Buildings, therefore, must be designed to handle deep bedding. That enables all the advantages of active composting, manure storage, and eventual aeration. Design is the catalyst for synergy and symbiosis. Bad design inhibits functionality.
Manage Forest
At the risk of irritating my permaculture friends, I must disclose why we don’t jump on the agro-forestry bandwagon, in which trees and shrubs are planted throughout pastures. While this offers a pretty picture from a drone, it’s a nightmare for grassland management. Trees interspersed in a pasture are obstacles to haymaking and fencing. They make hay dry inconsistently, a real problem for high-quality haymaking.
At Polyface, we prefer portable shade-mobiles. Used like portable trees, shade-mobiles allow us to concentrate animal lounge areas exactly where the dung will do the most good. Furthermore, portable shade enables us to change the lounge area every time the animals are in the field.

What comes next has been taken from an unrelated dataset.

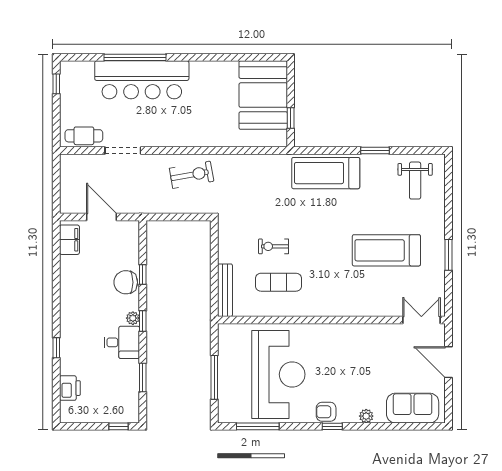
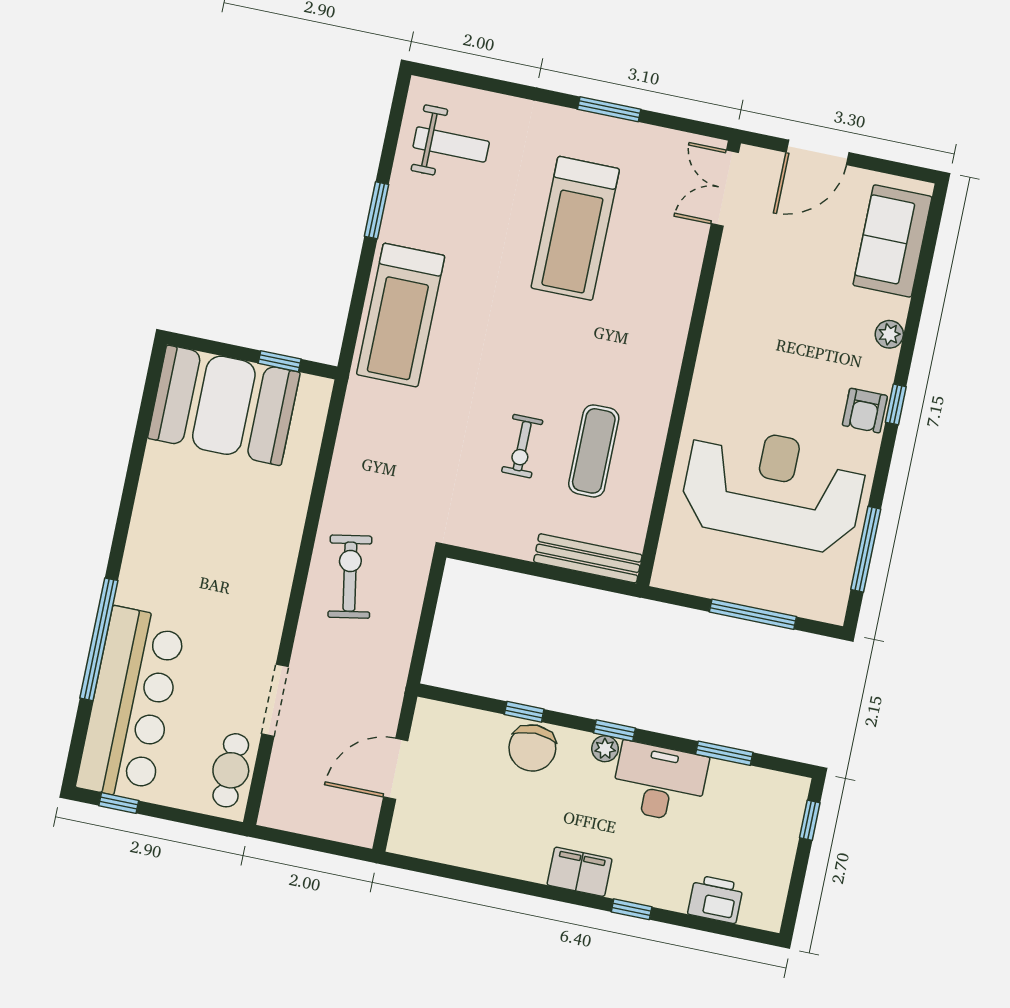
bar counter: (142, 80) -> (131, 704), moved
filing cabinet: (69, 240) -> (580, 872), moved
desk: (122, 342) -> (660, 782), width x1.37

We incorporate the forest into the open land by investing in timber management, which includes chipping trees that are diseased, crooked, and less productive. We fence out the woodlands to protect them.
In this same vein, I’m concerned about an adherence to contour lanes for access. I understand using roads as rain gutters, but if every trip across the farm takes an additional five minutes, we can soon eat up lots of time and fuel.
The permaculture notion of designing for maximum energy output for minimal energy input is a goal worth pursuing, regardless of how big or small our farmsteads may be. Using these basic permaculture principles can yield economic and emotional benefits, making our operations more profitable and more enjoyable.